Désormais, tout le monde attend la fin de ma partition, sans un mot, dans le plus profond respect et une grande admiration.

Quand mon jeu devient plus rapide et que ma voix fait silence, Gwenaëlle se lève, sous le regard brillant de la foule qui assiste, toujours agenouillé, à la cérémonie.

Deux par deux, les quatre symboles royaux lui sont donnés, et elle les reçoit sans ouvrir les yeux : ce n'est pas encore le moment.

Mon cœur se gonfle de bonheur quand je vois ma belle épouse se tenir fière et droite, sa splendide couronne sur le front, le sceptre argenté à la main et l'étincelant pendentif autour du cou.

Mon cœur s'emballe de plus belle et redouble d'intensité, car nous arrivons à la partie la plus émouvante et la plus belle de cette cérémonie. Trois violonistes aux instruments d'un noir nocturne et aux archets blancs, restés depuis le début parfaitement silencieux se mettent à jouer, d'abord si faiblement que les trois violons sont à peine aussi puissants que ma harpe seule.

Puis soudain, ils se mettent à jouer plus fort, c'est le moment que tous attendaient, et d'une seule âme, les millier de spectateurs se lèvent et commencent à murmurer en chœur les mêmes paroles sacrées que celles que je chantais seule au début, alors que les yeux magnifiques de la nouvelle Reine Noire s'ouvrent sur son royaume et son noble peuple.

Une profonde sérénité anime son regard sur les habitants qui l'acclament à leur façon, en bas. Elle tourne cependant son regard timidement vers moi, et je ne peux m'empêcher de lui sourire, tout en jouant la dernière partie de mon jeu : le plus puissant et le plus beau.

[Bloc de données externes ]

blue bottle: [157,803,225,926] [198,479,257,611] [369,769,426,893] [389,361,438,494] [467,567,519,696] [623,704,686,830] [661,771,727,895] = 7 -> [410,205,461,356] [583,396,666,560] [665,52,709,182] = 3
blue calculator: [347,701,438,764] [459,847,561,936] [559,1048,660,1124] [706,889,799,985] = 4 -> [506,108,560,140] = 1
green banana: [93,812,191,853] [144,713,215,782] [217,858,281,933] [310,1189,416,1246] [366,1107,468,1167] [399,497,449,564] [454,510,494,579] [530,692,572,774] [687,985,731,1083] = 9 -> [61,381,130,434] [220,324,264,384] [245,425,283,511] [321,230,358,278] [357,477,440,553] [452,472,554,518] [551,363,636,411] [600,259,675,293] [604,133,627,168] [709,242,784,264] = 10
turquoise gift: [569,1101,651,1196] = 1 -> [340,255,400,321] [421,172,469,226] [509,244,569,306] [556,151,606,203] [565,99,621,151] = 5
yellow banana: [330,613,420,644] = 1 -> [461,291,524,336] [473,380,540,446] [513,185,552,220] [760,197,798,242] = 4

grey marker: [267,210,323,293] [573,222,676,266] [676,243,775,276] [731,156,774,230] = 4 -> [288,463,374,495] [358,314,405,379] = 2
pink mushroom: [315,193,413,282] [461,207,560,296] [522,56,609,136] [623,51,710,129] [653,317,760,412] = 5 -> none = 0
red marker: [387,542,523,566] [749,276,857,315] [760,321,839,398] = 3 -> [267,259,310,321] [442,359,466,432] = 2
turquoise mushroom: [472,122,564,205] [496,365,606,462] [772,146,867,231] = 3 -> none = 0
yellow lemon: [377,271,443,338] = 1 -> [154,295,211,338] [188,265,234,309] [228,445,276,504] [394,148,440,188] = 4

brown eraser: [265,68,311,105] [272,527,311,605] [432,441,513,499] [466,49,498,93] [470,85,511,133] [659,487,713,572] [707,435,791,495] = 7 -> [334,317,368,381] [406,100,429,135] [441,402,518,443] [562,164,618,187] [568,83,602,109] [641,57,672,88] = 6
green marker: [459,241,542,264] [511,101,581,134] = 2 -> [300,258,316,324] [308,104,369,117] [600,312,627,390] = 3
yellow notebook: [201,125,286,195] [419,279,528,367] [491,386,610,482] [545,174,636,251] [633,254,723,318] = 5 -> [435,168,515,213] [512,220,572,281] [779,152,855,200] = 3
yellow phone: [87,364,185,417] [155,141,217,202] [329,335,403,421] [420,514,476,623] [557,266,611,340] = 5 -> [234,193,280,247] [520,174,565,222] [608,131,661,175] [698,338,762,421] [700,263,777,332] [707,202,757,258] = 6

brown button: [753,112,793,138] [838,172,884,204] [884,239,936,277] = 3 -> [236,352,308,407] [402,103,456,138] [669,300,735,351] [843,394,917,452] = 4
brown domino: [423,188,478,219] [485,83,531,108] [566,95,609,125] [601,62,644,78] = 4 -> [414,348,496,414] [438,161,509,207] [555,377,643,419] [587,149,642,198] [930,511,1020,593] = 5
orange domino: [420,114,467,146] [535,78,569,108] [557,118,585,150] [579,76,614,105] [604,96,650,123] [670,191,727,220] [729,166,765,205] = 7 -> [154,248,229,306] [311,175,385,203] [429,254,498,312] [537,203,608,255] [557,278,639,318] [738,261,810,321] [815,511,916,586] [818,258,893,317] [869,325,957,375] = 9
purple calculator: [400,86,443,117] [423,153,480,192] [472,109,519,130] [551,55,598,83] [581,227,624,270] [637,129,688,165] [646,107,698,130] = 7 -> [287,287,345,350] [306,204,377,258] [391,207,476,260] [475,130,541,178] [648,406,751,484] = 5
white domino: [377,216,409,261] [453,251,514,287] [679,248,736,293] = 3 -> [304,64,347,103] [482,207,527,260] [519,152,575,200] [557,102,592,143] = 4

Le son de ma harpe est si net et si fort qu'il se distingue même par delà la belle musique des violons et les chants du chœur. La beauté d'Eurêka reconnait sa souveraine, désormais.

C'est officiel : dès à présent, Eurêka possède deux Reines Noires, régnant cote à cote. Et il en sera ainsi tant que les souveraines futures voudront, elles aussi, aimer selon la règle de Lesbiennes de la Lune.

Eurêka n'en sera à jamais que plus belle.